Source text Start Marker

The brigade and its corps were sent to the Bryansk Front in mid-July for Operation Kutuzov. For combat successes, the brigade became the 23rd Guards Motor Rifle Brigade on 27 July 1943 while the corps became the 7th Guards Tank Corps and Golovachev, promoted to colonel on 11 July, received the Order of the Red Banner. The corps was relocated to the Voronezh Front (the 1st Ukrainian Front from 20 October) in September and fought in the Battle of Kiev, the Zhitomir–Berdichev Offensive, and the Proskurov–Chernovitsy Offensive. For the capture of Vasilkov, the brigade received the name of the city as an honorific. For his actions during this period, Golovachev was awarded the Order of the Red Banner on 3 January and second Order of Suvorov, 2nd class, on 10 January.

Golovachev led the brigade in the Lvov–Sandomierz Offensive in July, during which it captured Gorodok, crossed the Vistula, and captured a bridgehead on the western bank of the river. In the fighting to expand the bridgehead with relatively little artillery support, Golovachev continued the attack and quickly reached a line south of Szydłów. Subsequently, he moved his motor rifle brigade to rejoin the tank brigades of the corps west of Opatów, and in a night march east of Opatów approached the Opatówka river and together with the tank brigades reached Stadoly, where for four days they fought against the advancing German 17th Panzer Division, preventing the latter from relieving the German troops encircled at Sandomierz. For his "skillful leadership" of the brigade, Golovachev was given the title Hero of the Soviet Union and awarded the Order of Lenin on 23 September.

Source text End Marker
Supplied data Start Marker

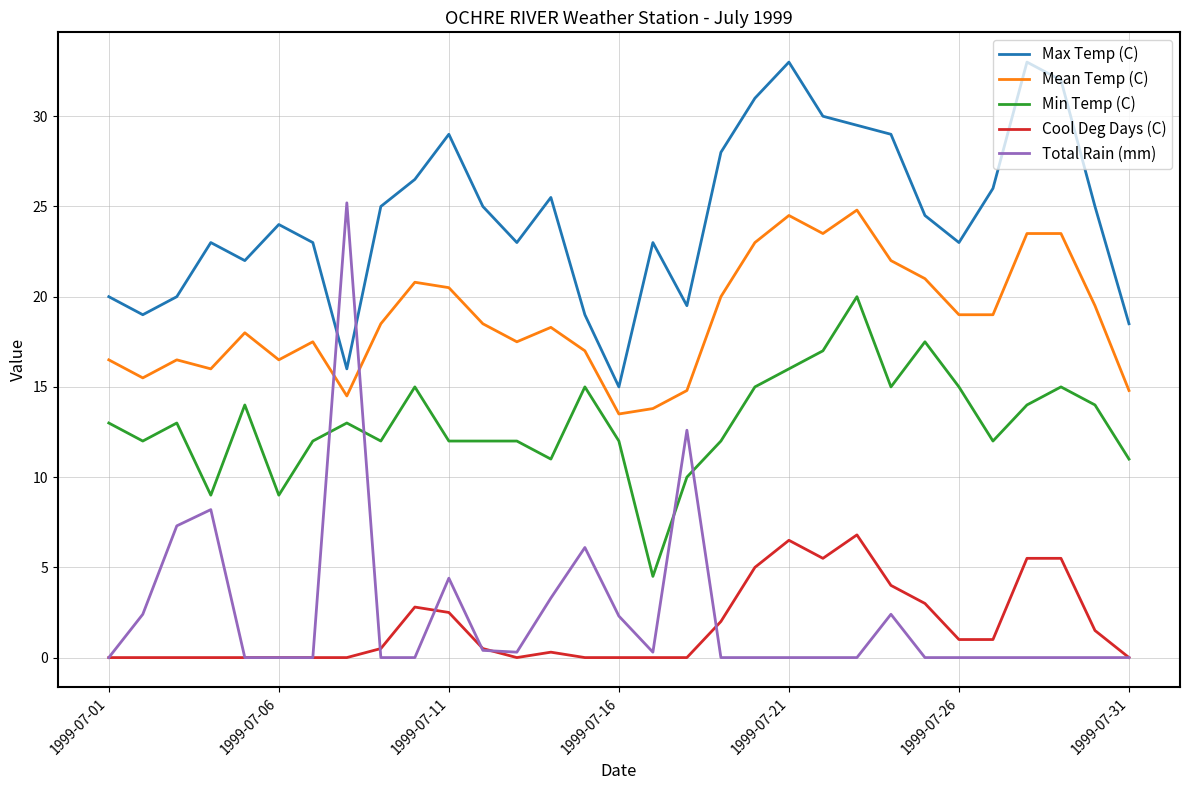

What is the sum of all Min Temp (C) values?

404.0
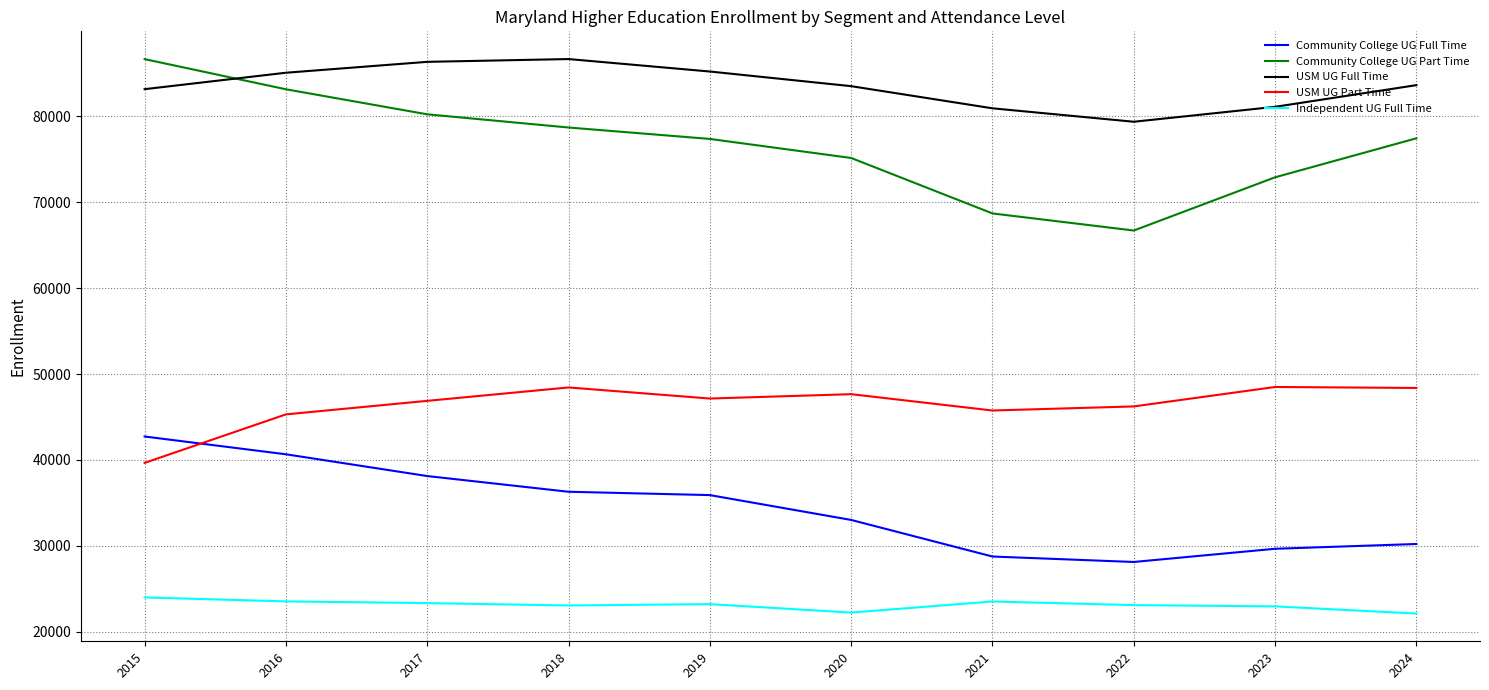

At which label does USM UG Part Time reach its minimum?

2015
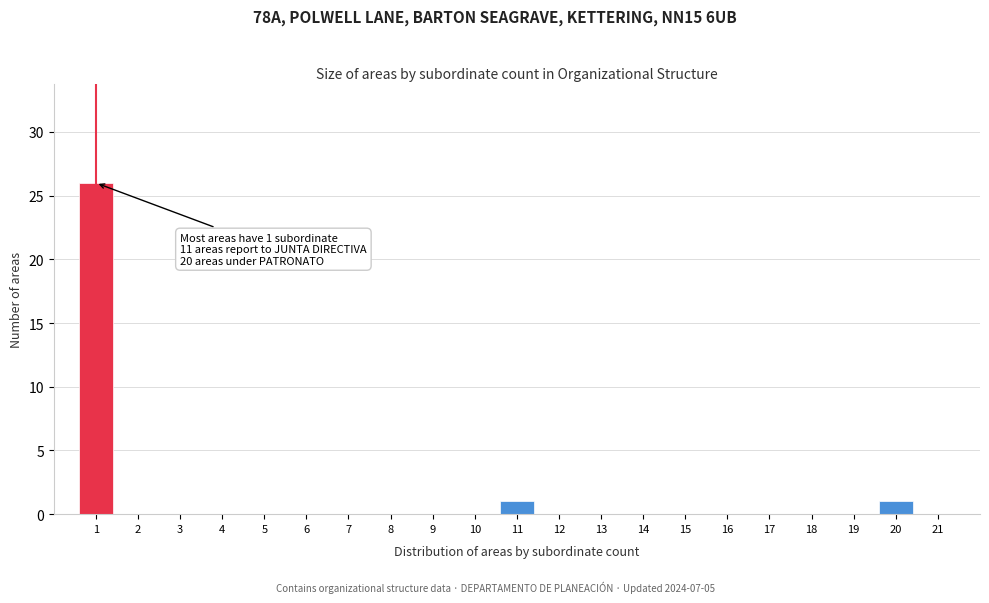

Over which range of the x-axis is the bar tallest?

0.5 to 1.5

Supplied data End Marker

Problems and tasks ▸
1. Return the passage on Golovachev's brigade word for word, in full.
2. Retype the entire chart listing word for word, leaving out the pictures.

Task results ▸
1.
The brigade and its corps were sent to the Bryansk Front in mid-July for Operation Kutuzov. For combat successes, the brigade became the 23rd Guards Motor Rifle Brigade on 27 July 1943 while the corps became the 7th Guards Tank Corps and Golovachev, promoted to colonel on 11 July, received the Order of the Red Banner. The corps was relocated to the Voronezh Front (the 1st Ukrainian Front from 20 October) in September and fought in the Battle of Kiev, the Zhitomir–Berdichev Offensive, and the Proskurov–Chernovitsy Offensive. For the capture of Vasilkov, the brigade received the name of the city as an honorific. For his actions during this period, Golovachev was awarded the Order of the Red Banner on 3 January and second Order of Suvorov, 2nd class, on 10 January.

Golovachev led the brigade in the Lvov–Sandomierz Offensive in July, during which it captured Gorodok, crossed the Vistula, and captured a bridgehead on the western bank of the river. In the fighting to expand the bridgehead with relatively little artillery support, Golovachev continued the attack and quickly reached a line south of Szydłów. Subsequently, he moved his motor rifle brigade to rejoin the tank brigades of the corps west of Opatów, and in a night march east of Opatów approached the Opatówka river and together with the tank brigades reached Stadoly, where for four days they fought against the advancing German 17th Panzer Division, preventing the latter from relieving the German troops encircled at Sandomierz. For his "skillful leadership" of the brigade, Golovachev was given the title Hero of the Soviet Union and awarded the Order of Lenin on 23 September.

2.
What is the sum of all Min Temp (C) values?

404.0

At which label does USM UG Part Time reach its minimum?

2015

Over which range of the x-axis is the bar tallest?

0.5 to 1.5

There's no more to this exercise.